A string of length 0.8 m has a wave speed of 320 m/s. What are the frequencies of the first three harmonics?
Think about your answer, then reveal below.
Model answer: f₁ = v/(2L) = 320/(2·0.8) = 200 Hz. f₂ = 2f₁ = 400 Hz. f₃ = 3f₁ = 600 Hz. All integer harmonics are present because the string is fixed at both ends.
The fundamental formula for a string (or open pipe) is f₁ = v/(2L). Each higher harmonic is an integer multiple: fₙ = nf₁. For a fixed-fixed string, n = 1, 2, 3, ... with no missing harmonics.
Question 2 Short Answer
Why does a pipe closed at one end only support odd harmonics?
Think about your answer, then reveal below.
Model answer: A closed end requires a displacement node; an open end requires an antinode. The only wavelengths that satisfy node-at-one-end and antinode-at-the-other end are those where the pipe length equals an odd multiple of a quarter-wavelength: L = λ/4, 3λ/4, 5λ/4... This gives frequencies fₙ = nf₁ where n = 1, 3, 5 only. Even multiples would require the same boundary condition at both ends, which isn't the case here.
Contrast with an open pipe (antinode at both ends) or a fixed string (node at both ends) — those symmetric conditions allow both even and odd harmonics. The asymmetric boundary conditions of the closed pipe are what eliminate the even harmonics.
Question 3 Multiple Choice
An open organ pipe has a fundamental frequency of 120 Hz. A closed pipe of the same length is played. What is its fundamental frequency, and what harmonics does it produce?

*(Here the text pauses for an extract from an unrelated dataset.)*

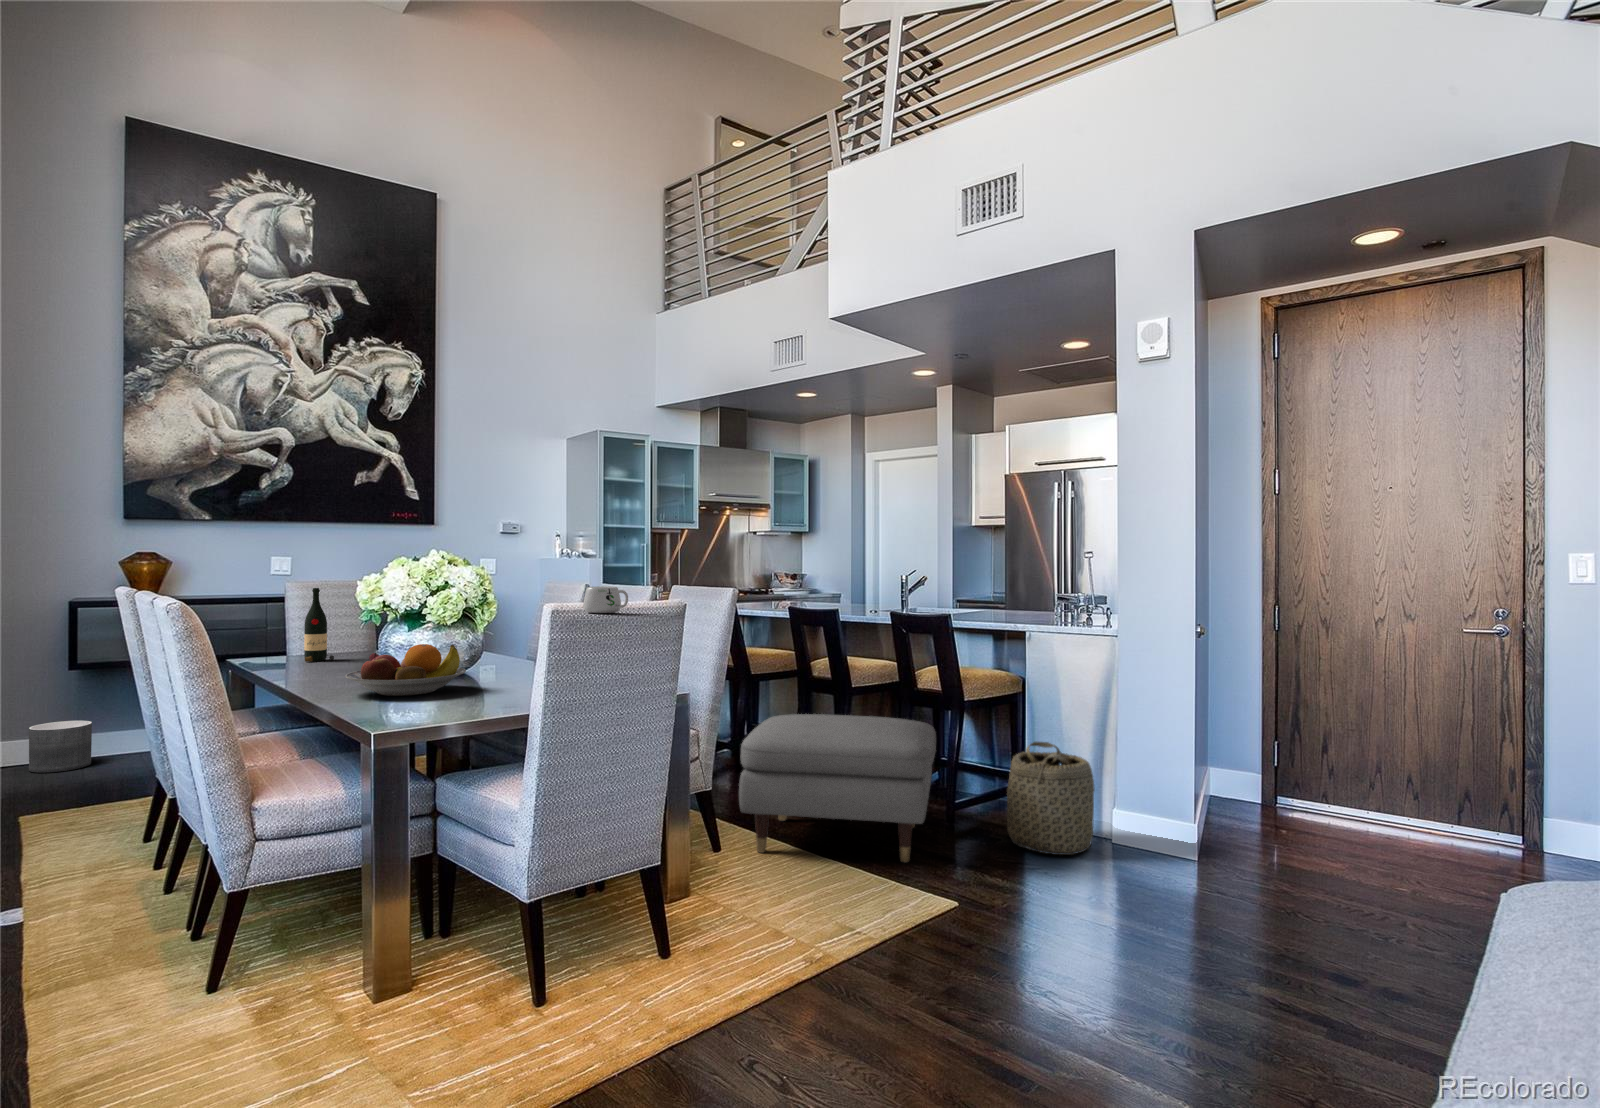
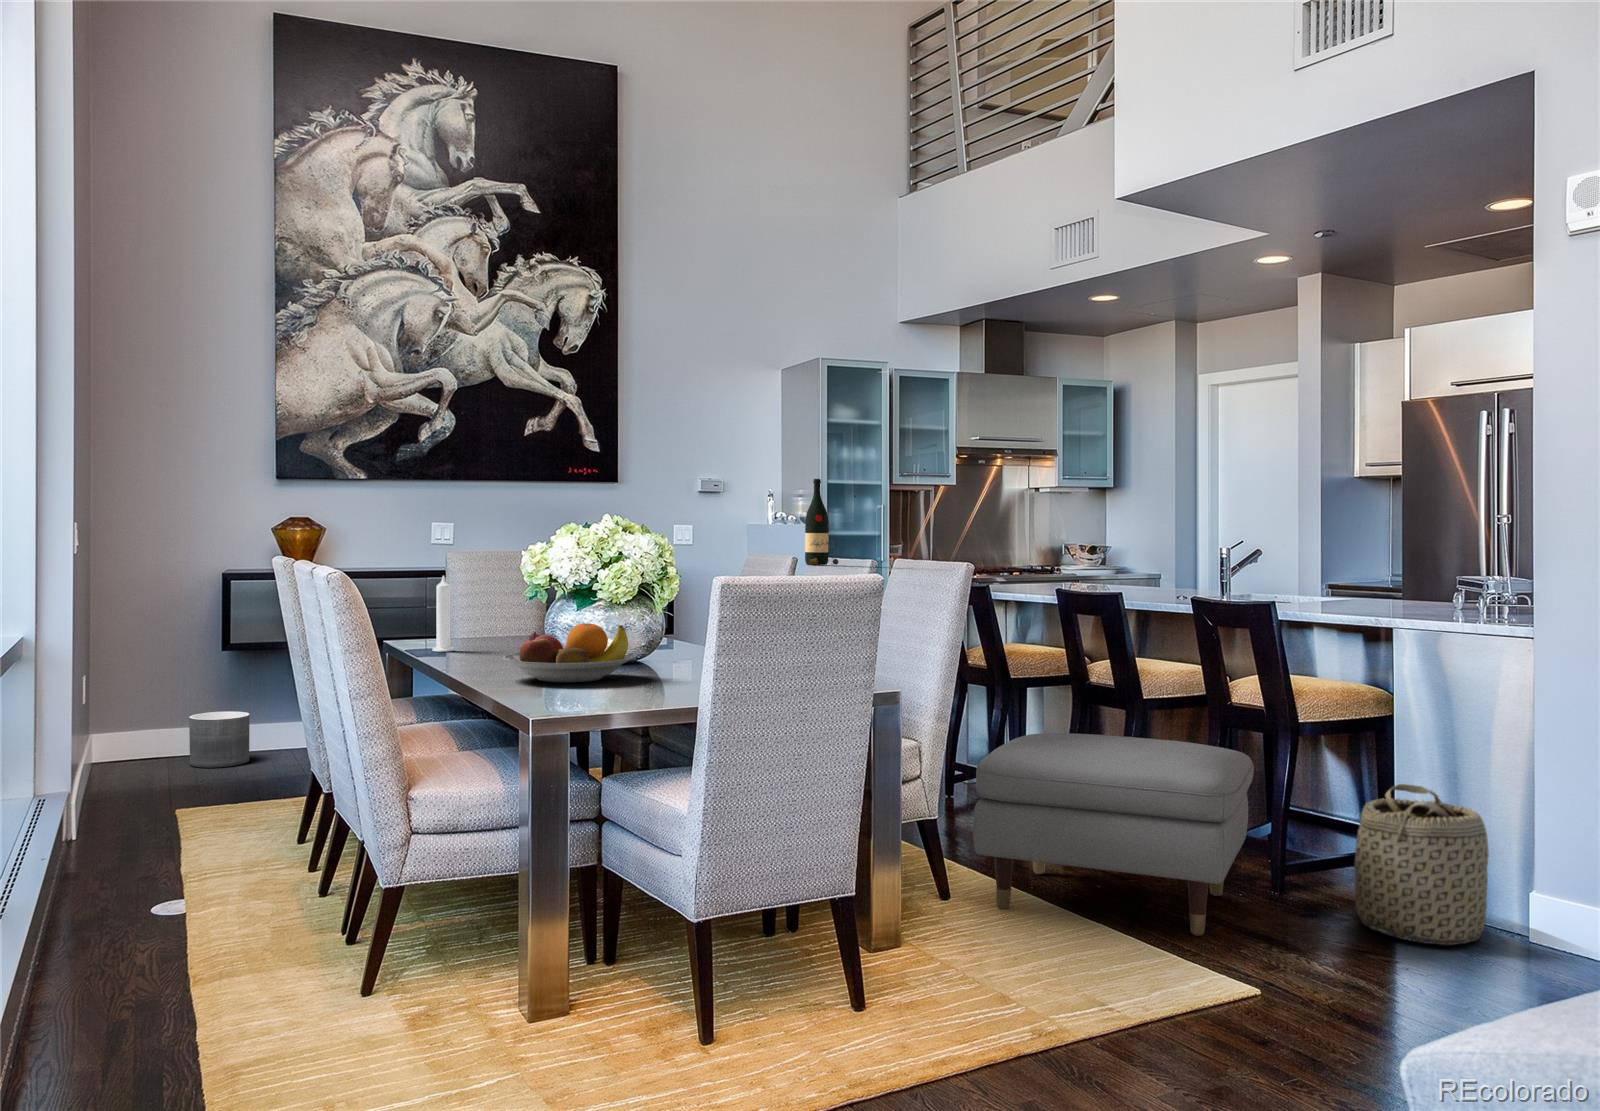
mug: present [583,586,628,613] -> none [755,552,810,584]
wine bottle: present [304,588,334,662] -> present [805,479,838,565]
candle: none [275,603,296,668] -> present [433,576,455,652]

A120 Hz; all integer harmonics
B60 Hz; odd harmonics only
C240 Hz; even harmonics only
D60 Hz; all integer harmonics
A closed pipe's fundamental is v/(4L), while an open pipe's is v/(2L). Same length means the closed fundamental is exactly half: 60 Hz. And because of the asymmetric boundary conditions, closed pipes only produce odd harmonics: 60 Hz, 180 Hz, 300 Hz, ...